Calcium channels and the regulation of essential synaptic functions
In the future, Duch’s and Heine’s research groups will continue to explore the interactions of calcium channels and their associated molecules at the presynapse. Calcium signals in the presynaptic terminal regulate other essential synaptic functions beyond exocytosis and endocytosis. These include the regulation of synaptic vesicle movements between distinct specialized reservoirs as well as the control of fixed synaptic transmission strengths, which are restored by compensatory mechanisms after perturbation. This homeostatic synaptic plasticity is essential for reliably processing information in the brain.

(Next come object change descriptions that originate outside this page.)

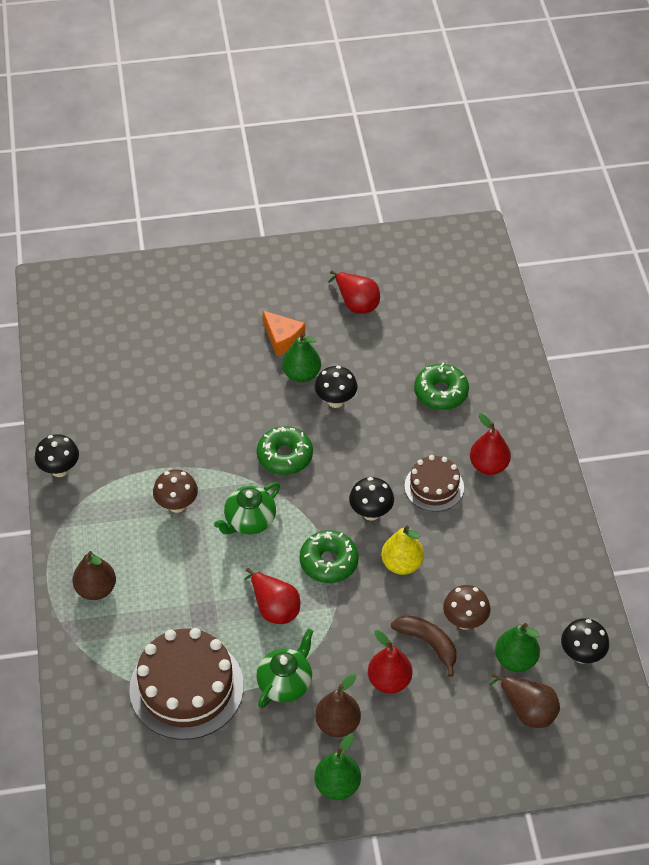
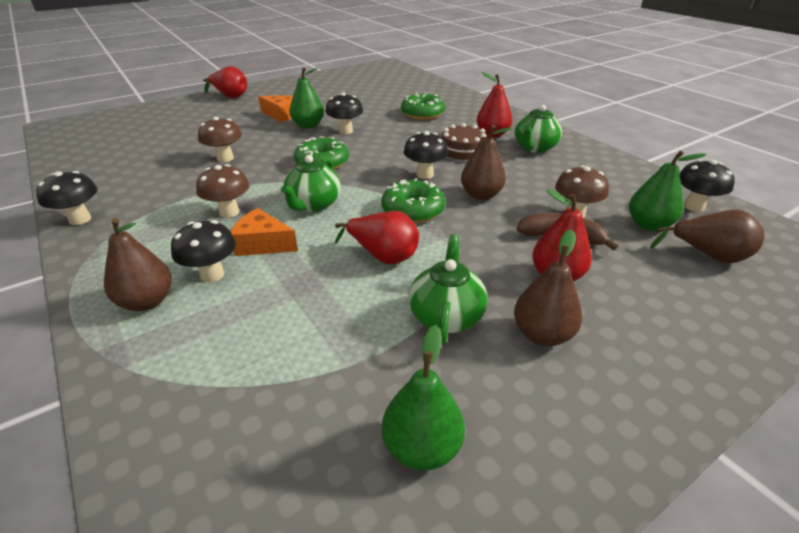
camera: 25 degrees left, 15 degrees down
(144, 578) = (212, 274): none -> black mushroom
(186, 687) = (319, 365): brown cake -> none
(190, 558) = (262, 244): none -> orange cheese
(197, 413) = (225, 158): none -> brown mushroom
(337, 785) = (609, 405): green pear -> green pear (422, 447)
(356, 303) = (328, 94): red pear -> red pear (230, 96)
(401, 564) = (481, 195): yellow pear -> brown pear
(513, 508) = (534, 148): none -> green teapot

As part of a project within Collaborative Research Center 1080 on Molecular and Cellular Mechanisms in Neural Homeostasis, Duch’s and Heine’s groups are investigating how spatiotemporally separated presynaptic calcium signals independently control exocytosis and endocytosis, the transport of vesicles between different reservoirs, and synaptic homeostasis. “Calcium signals are extremely well suited to precisely adapt a variety of vital synaptic functions to differing neuronal activities, but we are only just starting to work out the mechanisms that independently regulate these functions,” Duch and Heine commented on their neurobiology research.